> WHAT TO DO
Exactly as written, give back every record below.

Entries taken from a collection

________________________

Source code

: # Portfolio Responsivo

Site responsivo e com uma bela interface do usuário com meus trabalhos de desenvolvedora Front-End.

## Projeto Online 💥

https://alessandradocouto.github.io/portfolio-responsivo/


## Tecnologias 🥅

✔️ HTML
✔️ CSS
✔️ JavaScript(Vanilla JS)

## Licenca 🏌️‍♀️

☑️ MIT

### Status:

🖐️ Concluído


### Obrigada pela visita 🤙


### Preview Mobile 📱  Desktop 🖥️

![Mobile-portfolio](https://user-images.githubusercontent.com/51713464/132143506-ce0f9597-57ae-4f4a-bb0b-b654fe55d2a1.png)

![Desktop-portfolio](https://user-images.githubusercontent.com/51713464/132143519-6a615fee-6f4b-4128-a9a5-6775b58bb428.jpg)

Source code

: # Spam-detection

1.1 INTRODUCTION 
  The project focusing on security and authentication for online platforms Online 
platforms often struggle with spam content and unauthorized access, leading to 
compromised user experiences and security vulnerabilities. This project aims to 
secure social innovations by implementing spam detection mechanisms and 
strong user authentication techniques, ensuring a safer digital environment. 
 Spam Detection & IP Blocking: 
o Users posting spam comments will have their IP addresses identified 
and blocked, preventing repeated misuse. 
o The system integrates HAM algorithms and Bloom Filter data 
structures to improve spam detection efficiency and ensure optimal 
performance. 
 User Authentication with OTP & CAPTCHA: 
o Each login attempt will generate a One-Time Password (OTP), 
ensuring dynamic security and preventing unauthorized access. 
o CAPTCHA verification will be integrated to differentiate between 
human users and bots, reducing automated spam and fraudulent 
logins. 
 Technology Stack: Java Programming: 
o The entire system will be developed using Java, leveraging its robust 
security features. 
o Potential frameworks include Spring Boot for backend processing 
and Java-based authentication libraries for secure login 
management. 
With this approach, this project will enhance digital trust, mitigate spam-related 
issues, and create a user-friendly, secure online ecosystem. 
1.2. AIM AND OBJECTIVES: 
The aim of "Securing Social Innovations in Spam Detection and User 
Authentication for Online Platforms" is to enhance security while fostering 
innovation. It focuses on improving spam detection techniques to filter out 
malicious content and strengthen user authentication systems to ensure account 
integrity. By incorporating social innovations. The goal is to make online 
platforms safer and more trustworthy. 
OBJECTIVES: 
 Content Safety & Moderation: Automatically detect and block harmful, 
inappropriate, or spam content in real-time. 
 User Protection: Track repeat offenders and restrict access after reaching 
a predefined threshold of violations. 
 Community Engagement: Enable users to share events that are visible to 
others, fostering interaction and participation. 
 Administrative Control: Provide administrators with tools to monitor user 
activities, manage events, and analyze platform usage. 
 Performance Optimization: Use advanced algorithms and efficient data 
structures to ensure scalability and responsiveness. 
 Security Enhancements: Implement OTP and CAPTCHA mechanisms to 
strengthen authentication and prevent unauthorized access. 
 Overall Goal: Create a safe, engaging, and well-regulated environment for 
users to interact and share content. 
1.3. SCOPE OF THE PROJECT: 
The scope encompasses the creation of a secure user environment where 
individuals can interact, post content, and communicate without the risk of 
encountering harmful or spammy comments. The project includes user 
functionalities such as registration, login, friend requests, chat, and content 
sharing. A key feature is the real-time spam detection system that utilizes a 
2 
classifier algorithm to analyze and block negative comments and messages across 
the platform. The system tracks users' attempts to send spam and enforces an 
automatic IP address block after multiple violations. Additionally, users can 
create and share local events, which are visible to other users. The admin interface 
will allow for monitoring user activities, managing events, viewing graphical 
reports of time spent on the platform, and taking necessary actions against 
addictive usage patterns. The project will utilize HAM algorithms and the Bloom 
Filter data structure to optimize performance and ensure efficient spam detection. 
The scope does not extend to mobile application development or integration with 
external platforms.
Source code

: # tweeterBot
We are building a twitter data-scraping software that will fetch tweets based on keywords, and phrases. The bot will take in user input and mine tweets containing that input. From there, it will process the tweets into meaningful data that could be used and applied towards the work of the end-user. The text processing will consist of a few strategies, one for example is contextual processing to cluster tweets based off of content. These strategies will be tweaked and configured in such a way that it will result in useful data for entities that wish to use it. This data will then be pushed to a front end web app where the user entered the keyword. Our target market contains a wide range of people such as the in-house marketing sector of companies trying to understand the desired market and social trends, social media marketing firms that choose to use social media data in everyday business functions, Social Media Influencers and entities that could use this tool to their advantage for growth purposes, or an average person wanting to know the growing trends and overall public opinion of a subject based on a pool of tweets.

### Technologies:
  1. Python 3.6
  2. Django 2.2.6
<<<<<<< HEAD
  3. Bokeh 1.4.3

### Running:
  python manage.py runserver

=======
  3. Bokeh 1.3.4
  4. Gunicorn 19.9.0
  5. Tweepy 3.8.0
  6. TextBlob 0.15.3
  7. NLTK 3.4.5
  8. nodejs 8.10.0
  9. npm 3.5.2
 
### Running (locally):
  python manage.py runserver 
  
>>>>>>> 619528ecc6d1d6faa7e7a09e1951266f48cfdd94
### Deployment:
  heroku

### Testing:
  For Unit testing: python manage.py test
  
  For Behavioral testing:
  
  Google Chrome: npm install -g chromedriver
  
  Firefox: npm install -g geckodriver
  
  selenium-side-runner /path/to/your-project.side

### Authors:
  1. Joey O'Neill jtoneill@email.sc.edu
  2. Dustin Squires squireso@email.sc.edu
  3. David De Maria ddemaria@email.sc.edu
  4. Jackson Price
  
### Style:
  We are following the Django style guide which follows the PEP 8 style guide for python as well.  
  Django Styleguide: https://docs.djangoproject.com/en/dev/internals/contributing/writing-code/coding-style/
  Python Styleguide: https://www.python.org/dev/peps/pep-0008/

________________________

> RESULT
Source code

: # Portfolio Responsivo

Site responsivo e com uma bela interface do usuário com meus trabalhos de desenvolvedora Front-End.

## Projeto Online 💥

https://alessandradocouto.github.io/portfolio-responsivo/


## Tecnologias 🥅

✔️ HTML
✔️ CSS
✔️ JavaScript(Vanilla JS)

## Licenca 🏌️‍♀️

☑️ MIT

### Status:

🖐️ Concluído


### Obrigada pela visita 🤙


### Preview Mobile 📱  Desktop 🖥️

![Mobile-portfolio](https://user-images.githubusercontent.com/51713464/132143506-ce0f9597-57ae-4f4a-bb0b-b654fe55d2a1.png)

![Desktop-portfolio](https://user-images.githubusercontent.com/51713464/132143519-6a615fee-6f4b-4128-a9a5-6775b58bb428.jpg)

Source code

: # Spam-detection

1.1 INTRODUCTION 
  The project focusing on security and authentication for online platforms Online 
platforms often struggle with spam content and unauthorized access, leading to 
compromised user experiences and security vulnerabilities. This project aims to 
secure social innovations by implementing spam detection mechanisms and 
strong user authentication techniques, ensuring a safer digital environment. 
 Spam Detection & IP Blocking: 
o Users posting spam comments will have their IP addresses identified 
and blocked, preventing repeated misuse. 
o The system integrates HAM algorithms and Bloom Filter data 
structures to improve spam detection efficiency and ensure optimal 
performance. 
 User Authentication with OTP & CAPTCHA: 
o Each login attempt will generate a One-Time Password (OTP), 
ensuring dynamic security and preventing unauthorized access. 
o CAPTCHA verification will be integrated to differentiate between 
human users and bots, reducing automated spam and fraudulent 
logins. 
 Technology Stack: Java Programming: 
o The entire system will be developed using Java, leveraging its robust 
security features. 
o Potential frameworks include Spring Boot for backend processing 
and Java-based authentication libraries for secure login 
management. 
With this approach, this project will enhance digital trust, mitigate spam-related 
issues, and create a user-friendly, secure online ecosystem. 
1.2. AIM AND OBJECTIVES: 
The aim of "Securing Social Innovations in Spam Detection and User 
Authentication for Online Platforms" is to enhance security while fostering 
innovation. It focuses on improving spam detection techniques to filter out 
malicious content and strengthen user authentication systems to ensure account 
integrity. By incorporating social innovations. The goal is to make online 
platforms safer and more trustworthy. 
OBJECTIVES: 
 Content Safety & Moderation: Automatically detect and block harmful, 
inappropriate, or spam content in real-time. 
 User Protection: Track repeat offenders and restrict access after reaching 
a predefined threshold of violations. 
 Community Engagement: Enable users to share events that are visible to 
others, fostering interaction and participation. 
 Administrative Control: Provide administrators with tools to monitor user 
activities, manage events, and analyze platform usage. 
 Performance Optimization: Use advanced algorithms and efficient data 
structures to ensure scalability and responsiveness. 
 Security Enhancements: Implement OTP and CAPTCHA mechanisms to 
strengthen authentication and prevent unauthorized access. 
 Overall Goal: Create a safe, engaging, and well-regulated environment for 
users to interact and share content. 
1.3. SCOPE OF THE PROJECT: 
The scope encompasses the creation of a secure user environment where 
individuals can interact, post content, and communicate without the risk of 
encountering harmful or spammy comments. The project includes user 
functionalities such as registration, login, friend requests, chat, and content 
sharing. A key feature is the real-time spam detection system that utilizes a 
2 
classifier algorithm to analyze and block negative comments and messages across 
the platform. The system tracks users' attempts to send spam and enforces an 
automatic IP address block after multiple violations. Additionally, users can 
create and share local events, which are visible to other users. The admin interface 
will allow for monitoring user activities, managing events, viewing graphical 
reports of time spent on the platform, and taking necessary actions against 
addictive usage patterns. The project will utilize HAM algorithms and the Bloom 
Filter data structure to optimize performance and ensure efficient spam detection. 
The scope does not extend to mobile application development or integration with 
external platforms.
Source code

: # tweeterBot
We are building a twitter data-scraping software that will fetch tweets based on keywords, and phrases. The bot will take in user input and mine tweets containing that input. From there, it will process the tweets into meaningful data that could be used and applied towards the work of the end-user. The text processing will consist of a few strategies, one for example is contextual processing to cluster tweets based off of content. These strategies will be tweaked and configured in such a way that it will result in useful data for entities that wish to use it. This data will then be pushed to a front end web app where the user entered the keyword. Our target market contains a wide range of people such as the in-house marketing sector of companies trying to understand the desired market and social trends, social media marketing firms that choose to use social media data in everyday business functions, Social Media Influencers and entities that could use this tool to their advantage for growth purposes, or an average person wanting to know the growing trends and overall public opinion of a subject based on a pool of tweets.

### Technologies:
  1. Python 3.6
  2. Django 2.2.6
<<<<<<< HEAD
  3. Bokeh 1.4.3

### Running:
  python manage.py runserver

=======
  3. Bokeh 1.3.4
  4. Gunicorn 19.9.0
  5. Tweepy 3.8.0
  6. TextBlob 0.15.3
  7. NLTK 3.4.5
  8. nodejs 8.10.0
  9. npm 3.5.2
 
### Running (locally):
  python manage.py runserver 
  
>>>>>>> 619528ecc6d1d6faa7e7a09e1951266f48cfdd94
### Deployment:
  heroku

### Testing:
  For Unit testing: python manage.py test
  
  For Behavioral testing:
  
  Google Chrome: npm install -g chromedriver
  
  Firefox: npm install -g geckodriver
  
  selenium-side-runner /path/to/your-project.side

### Authors:
  1. Joey O'Neill jtoneill@email.sc.edu
  2. Dustin Squires squireso@email.sc.edu
  3. David De Maria ddemaria@email.sc.edu
  4. Jackson Price
  
### Style:
  We are following the Django style guide which follows the PEP 8 style guide for python as well.  
  Django Styleguide: https://docs.djangoproject.com/en/dev/internals/contributing/writing-code/coding-style/
  Python Styleguide: https://www.python.org/dev/peps/pep-0008/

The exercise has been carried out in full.